Management commands:

set record full insn-number-max 50000
set record full stop-at-limit off  # Auto-discard oldest
record delete        # Truncate log at current position

Reverse Execution

reverse-step         # Step backward by source line
reverse-next         # Backward step over calls
reverse-finish       # Execute backward to call site
reverse-continue     # Backward until breakpoint/watchpoint
set exec-direction reverse  # Flip stepping direction

Advanced Inspection

Core Dump Generation

gcore /tmp/process_snapshot.core

Register Inspection

info registers
info all-registers   # Include vector and floating-point
print/x $rax

Variable Scopes

info variables ^g_   # Global/static symbols matching regex
info locals          # Current frame automatic variables
info args            # Current frame parameters

Search Operations

Source Search

forward-search regex
reverse-search regex
search regex         # Alias for forward-search

Memory Search

Locate byte patterns in address space:

find /w100 &buffer, +1024, 0xdeadbeef
find /s &header, +sizeof(header), "MAGIC"
find /b start_addr, end_addr, 0x90, 0x90  # NOP sled detection

Results populate $_ (last address) and $numfound (match count).

Concurrent Debugging

Multi-Process Handling

Control fork behavior:

set follow-fork-mode child   # Debug child process
set follow-fork-mode parent  # Default: continue with parent
set detach-on-fork off       # Keep both processes under GDB control
set follow-exec-mode new     # Preserve pre-exec process

Use catch fork to intercept process creation events.

Threading Models

All-Stop Mode (Default): Any thread halt suspends all threads.
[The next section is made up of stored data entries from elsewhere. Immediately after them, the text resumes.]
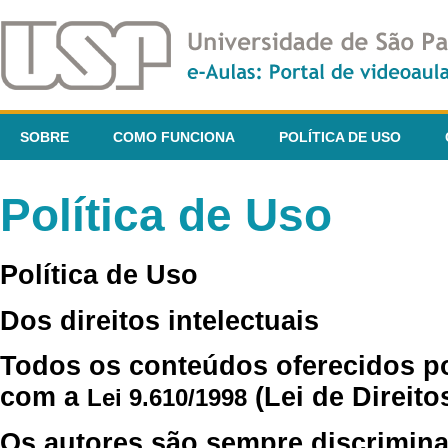
SOBRE
COMO FUNCIONA
POLÍTICA DE USO
Política de Uso
Política de Uso
Dos direitos intelectuais
Todos os conteúdos oferecidos p
com a
(Lei de Direito
Lei 9.610/1998
Os autores são sempre discrimina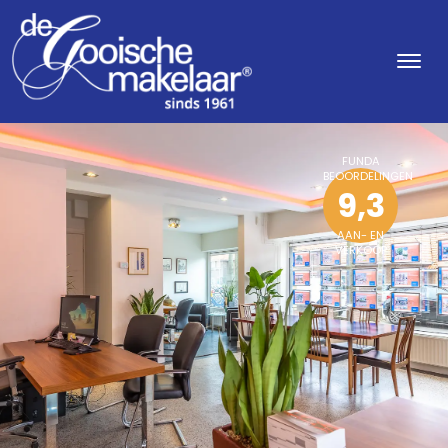
FUNDA
BEOORDELINGEN
9,3
AAN- EN
VERKOOP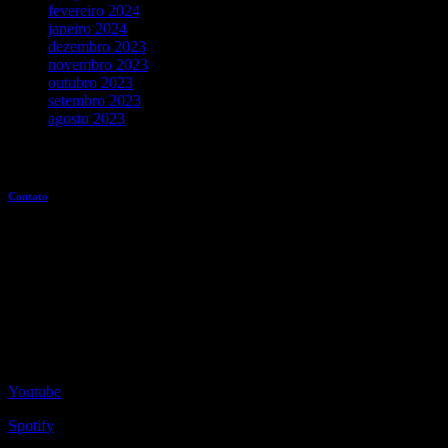
fevereiro 2024
janeiro 2024
dezembro 2023
novembro 2023
outubro 2023
setembro 2023
agosto 2023
Entre em contato
Contato
Redes Sociais
Youtube
Spotify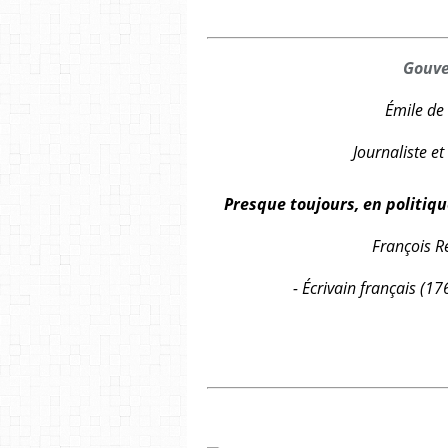
Gouve
Émile de
Journaliste e
Presque toujours, en politique
François R
- Écrivain français (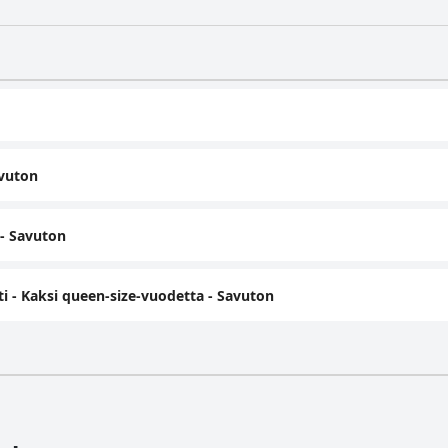
avuton
- Savuton
 - Kaksi queen-size-vuodetta - Savuton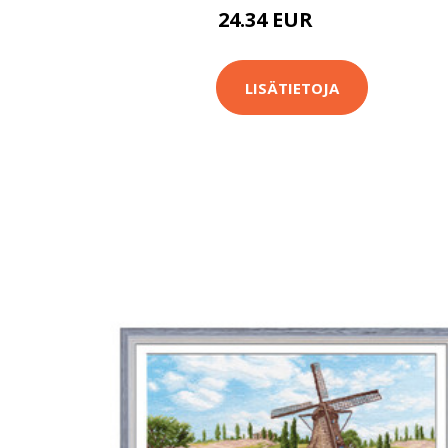
24.34 EUR
41.9 EUR
LISÄTIETOJA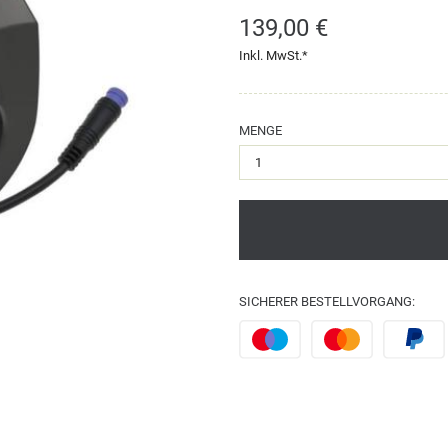
139,00 €
Inkl. MwSt.*
MENGE
SICHERER BESTELLVORGANG: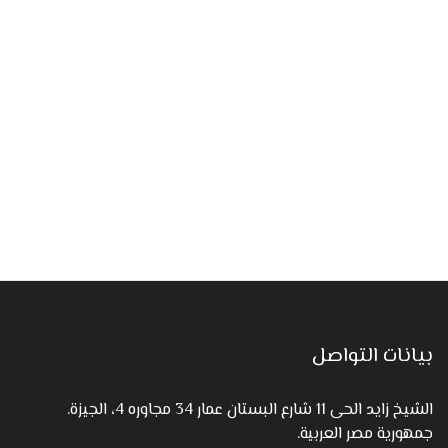
بيانات التواصل
الشيخ زايد الحى 11 شارع البستان عمار 34 مجاوره 4، الجيزة.
جمهورية مصر العربية.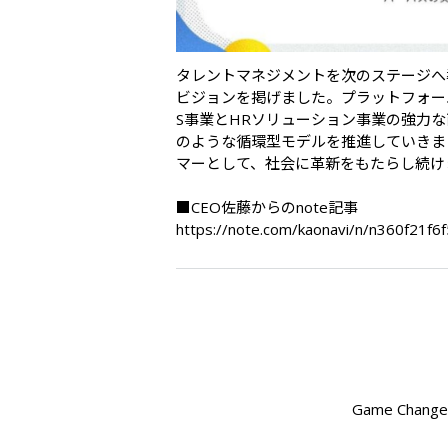
タレントマネジメントを次のステージへ
ビジョンを掲げました。プラットフォーム
S事業とHRソリューション事業の強力
のような循環型モデルを推進していきま
マーとして、社会に革新をもたらし続けま
■CEO佐藤からのnote記事

https://note.com/kaonavi/n/n360f21f6
Game Cha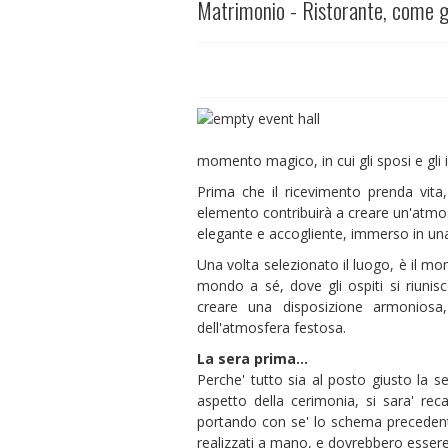
Matrimonio - Ristorante, come ge
momento magico, in cui gli sposi e gli in
Prima che il ricevimento prenda vita
elemento contribuirà a creare un'atmo
elegante e accogliente, immerso in una
Una volta selezionato il luogo, è il m
mondo a sé, dove gli ospiti si riunis
creare una disposizione armoniosa,
dell'atmosfera festosa.
La sera prima...
Perche' tutto sia al posto giusto la 
aspetto della cerimonia, si sara' rec
portando con se' lo schema precedent
realizzati a mano, e dovrebbero essere 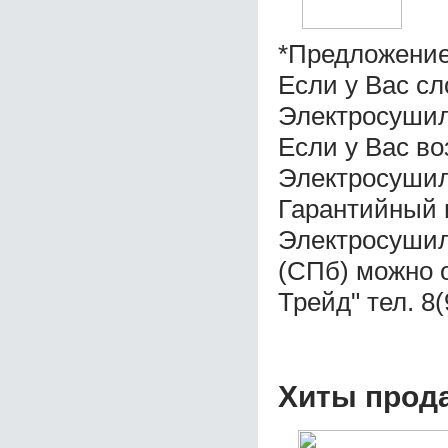
*Предложение
Если у Вас с
Электросушил
Если у Вас во
Электросушил
Гарантийный 
Электросушил
(СПб) можно 
Трейд" тел. 8
Хиты прод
Configure scheduler locking:

set scheduler-locking on     # Only current thread runs on continue
set scheduler-locking step   # Lock during single-step, unlock for continue
set schedule-multiple on     # Allow all processes' threads to run

Non-Stop Mode: Target threads continue while you inspect the stopped thread:

set pagination off
set non-stop on
continue -a                  # Continue all threads

Verify with info threads—running threads display as "(running)" rather than "(stopped)".

C Preprocessor Support

Compile with -gdwarf-4 -g3 (or higher) to embed macro debug information:

macro expand BUFFER_SIZE + offset
info macro MAX_RETRIES
info macros src.c:45         # All active macros at location
macro define DEBUG 1         # GDB-session macro (doesn't affect inferior)
macro undef DEBUG
macro list                   # Show GDB-defined macros

Command-line macros (-DNAME=value) appear with line number 0 in macro listings.